Because in clinical research we rely on a sample of the patient population, variance is a key consideration in the evaluation of observed differences. The observed difference between exposed and unexposed groups can be large, but one must consider how it stands next to the variation in the data. Since these parameters are highly quantifiable, the probability that the means are different (or similar) can be calculated. This process takes place in a statistical method called analysis of variance (ANOVA). The details of this process are beyond the scope of this chapter; nevertheless, ANOVA is a fundamental statistical methodology and is found in many texts and is performed by many statistical software packages. In essence, the ANOVA answers the question: are differences between the study groups' mean values substantial relative to the overall variance (all groups together)? It is important to note that even though ANOVA reveals statistically significant differences, the ANOVA does not indicate between which groups the difference exists. Therefore, further analysis with multiple comparison tests must be performed to determine which means are significantly different. Portney and Watkins (19) provide a good overview of these procedures.

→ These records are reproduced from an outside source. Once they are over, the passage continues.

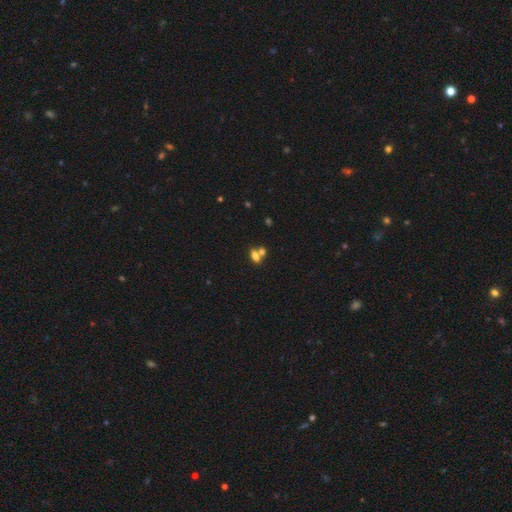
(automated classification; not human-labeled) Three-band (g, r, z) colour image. It shows a smooth galaxy with no disk features (71%) that is in between round and cigar-shaped (77%). Merging: merger (45%).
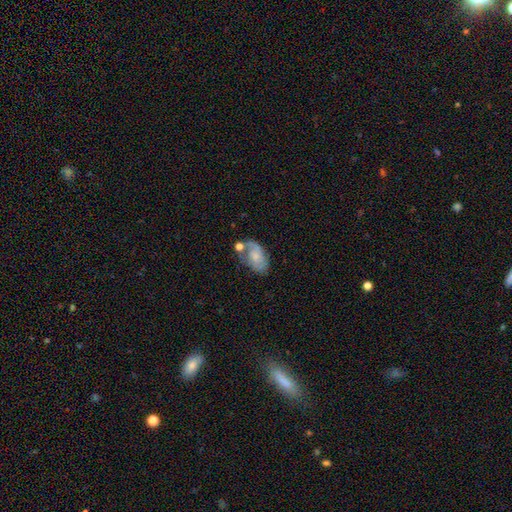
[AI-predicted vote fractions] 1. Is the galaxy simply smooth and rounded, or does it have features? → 48% smooth, 44% featured or disk, 8% star or artifact.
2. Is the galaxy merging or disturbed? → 40% none, 26% minor disturbance, 18% merger, 16% major disturbance.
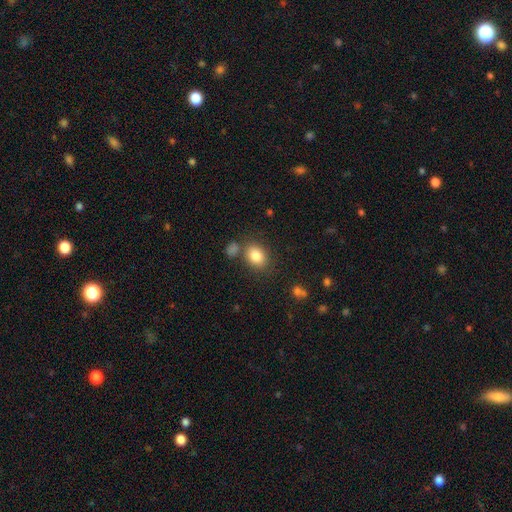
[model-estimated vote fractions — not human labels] Smooth or featured? Predicted: smooth (p=0.83). How rounded? Predicted: in between (p=0.64). Merging? Predicted: none (p=0.72).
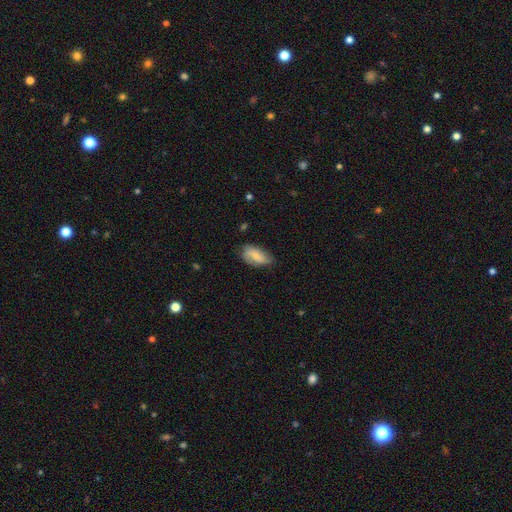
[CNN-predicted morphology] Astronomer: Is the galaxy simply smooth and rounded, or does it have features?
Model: smooth — 58% (runner-up: featured or disk, 35%).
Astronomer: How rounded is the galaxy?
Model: in between — 91%.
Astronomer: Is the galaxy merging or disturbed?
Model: none — 61%.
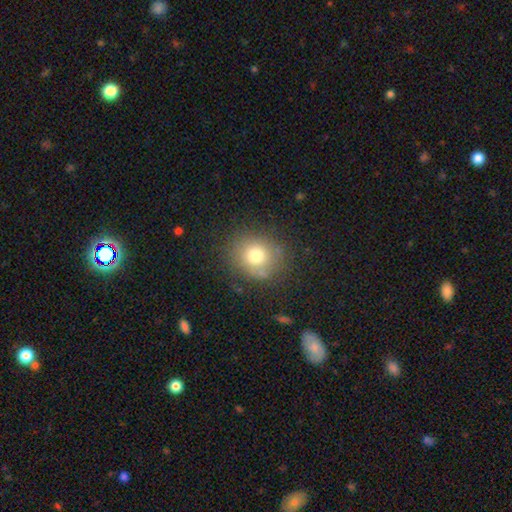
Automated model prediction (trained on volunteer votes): Smooth or featured: smooth — 75% (featured or disk — 13%)
How rounded: round — 76% (in between — 23%)
Merging: none — 77% (minor disturbance — 15%)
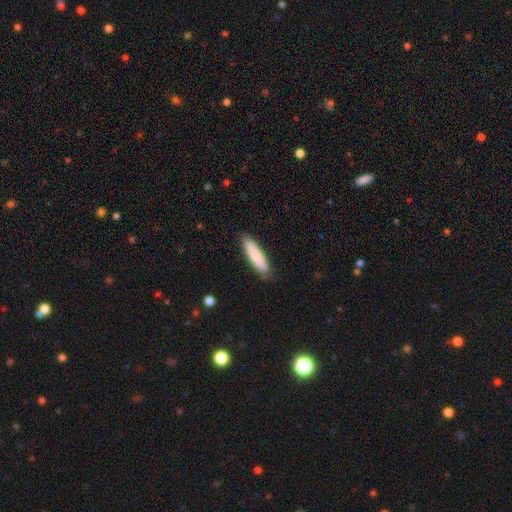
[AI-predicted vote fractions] smooth-or-featured: smooth: 76% | featured or disk: 18% | star or artifact: 5%
  how-rounded: cigar-shaped: 67% | in between: 31% | round: 1%
  merging: none: 85% | minor disturbance: 12% | major disturbance: 2% | merger: 1%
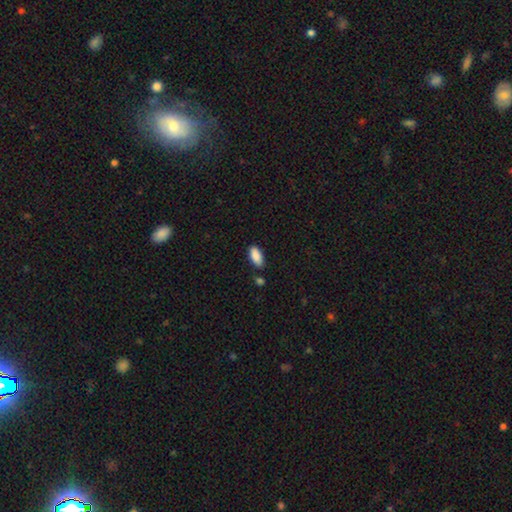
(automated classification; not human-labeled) Overall: smooth (89%). How rounded: in between (90%). Merging: none (76%).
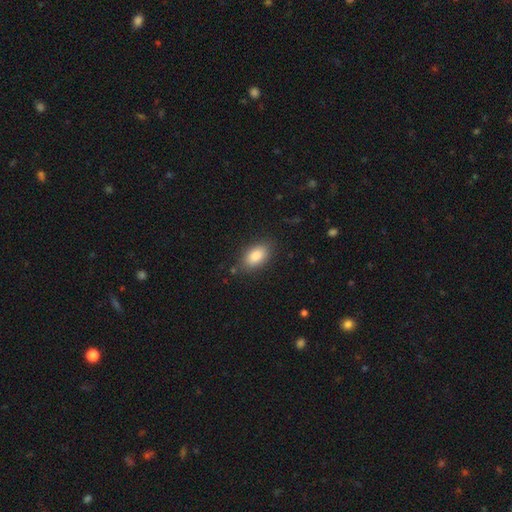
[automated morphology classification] type=smooth (86%); roundness=in between (91%); merging=none (84%).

In the special case where one and only one comparison can be made, the t-test can be done. It was developed to be a shortcut comparison of only two means between groups with small sample sizes (less than 30). If used for more than one comparison or when more than one comparison is possible, the t-tests do not protect against Type 1 error at the assumed level of tolerance for Type 1 error (usually α = 0.05).
Probability: Fundamental Concepts in Evidence-Based Medicine
Armed with a basic understanding of algebra and user-friendly statistical software, most clinicians and clinical researchers can follow the cookbook method of statistical inference. Problems quickly arise because the vast majority of medical research is not designed as simply as the examples given in basic statistics textbooks nor analyzed as simply as the shortcut methods often programmed beneath the layers of menus in easy-to-use software. Violations of assumptions that are necessary for a classic statistical method to be valid are more the rule than the exception. However, avoiding the misinterpretation of statistical conclusions does not require advanced mastery of the mathematics of probability at the level of calculus. An effort to understand, at least qualitatively, how to measure the degree of belief that an event will occur will go a long way in allowing non-mathematicians to make confident conclusions with valid methods.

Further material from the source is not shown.